Айвстон провел руками по ее обнаженной груди, скользя кончиками пальцев вверх-вниз, по кругу, — мужчина, неспешно изучающий предмет вожделения. Он играл с ней, намеренно избегая сосков, в то время как она непроизвольно изгибалась всем телом навстречу его легким отрывистым движениям, когда он походя задевал их. Она застонала, прикусив губу и прижав сжатые в кулаки руки к бокам, отдалась на милость этим откровенным любознательным пальцам.
— Так лучше? — прошептал он; его дыхание приятно щекотало кожу у соска, который он с легкой небрежностью ласкал языком.
— Незначительно, — дипломатично солгала она.
— Можешь оценить разницу?
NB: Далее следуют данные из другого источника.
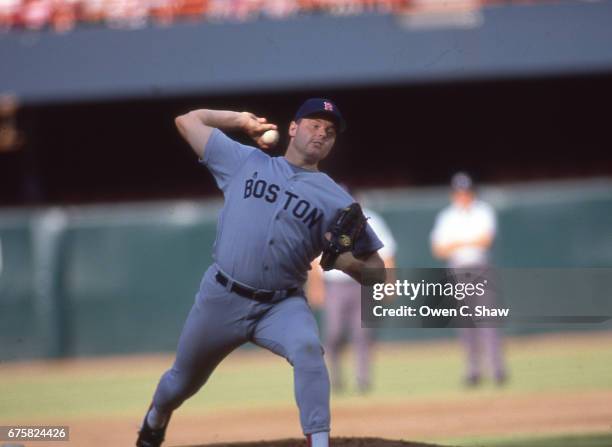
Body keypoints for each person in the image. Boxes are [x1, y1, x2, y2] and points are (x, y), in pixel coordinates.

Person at [136, 98, 386, 447]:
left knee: (308, 350)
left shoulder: (337, 199)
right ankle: (156, 416)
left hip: (281, 306)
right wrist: (241, 121)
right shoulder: (245, 161)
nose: (322, 133)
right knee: (181, 382)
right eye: (314, 124)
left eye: (329, 131)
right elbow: (187, 120)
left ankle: (319, 443)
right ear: (293, 128)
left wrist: (350, 265)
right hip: (221, 298)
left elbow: (378, 274)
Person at [307, 204, 396, 393]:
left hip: (361, 282)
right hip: (335, 285)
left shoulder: (368, 220)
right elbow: (315, 259)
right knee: (334, 333)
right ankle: (334, 379)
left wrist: (389, 282)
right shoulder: (324, 222)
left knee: (362, 333)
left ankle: (363, 380)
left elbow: (386, 254)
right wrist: (316, 285)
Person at [430, 172, 507, 386]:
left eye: (465, 192)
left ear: (471, 192)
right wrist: (467, 242)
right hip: (457, 271)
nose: (462, 196)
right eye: (459, 192)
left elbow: (485, 240)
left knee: (488, 320)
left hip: (480, 269)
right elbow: (439, 249)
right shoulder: (447, 216)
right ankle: (473, 371)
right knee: (465, 324)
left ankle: (497, 370)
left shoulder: (483, 211)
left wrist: (457, 242)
Я знаю, как ты ценишь точность во всем.
И с этими словами он поочередно нежно поцеловал каждый сосок, затем, обхватывая их губами, начал с силой посасывать и вдруг, притянув ее к себе, стал покусывать их. Она вздрогнула всем телом и застонала. Айвстон подхватил ее под ребра и заставил выпрямиться.
— Что скажешь, Пен? Нужна ли тебе темнота, или ты предпочитаешь сгореть при солнечном свете, что жарче любого пламени?
— Я думаю, лорд Айвстон, — сказала она, — это зависит от того, у кого в руках факел.
— И кто владеет факелом, который сжигает тебя?
Пенелопа не могла видеть его лица, но знала, точно знала, что он смотрит на нее и в ожидании ответа пламенеет от страсти, как тысяча солнц, которые зажигают его глаза синим огнем.
Она резко сорвала повязку и опустила руку, так что концы ее беспорядочно свернулись на полу, и посмотрела ему прямо в глаза. Он стоял перед ней на коленях, глядя вверх, на ее бесстыдно обнаженную грудь, ища ответа в беззащитном взгляде черных глаз.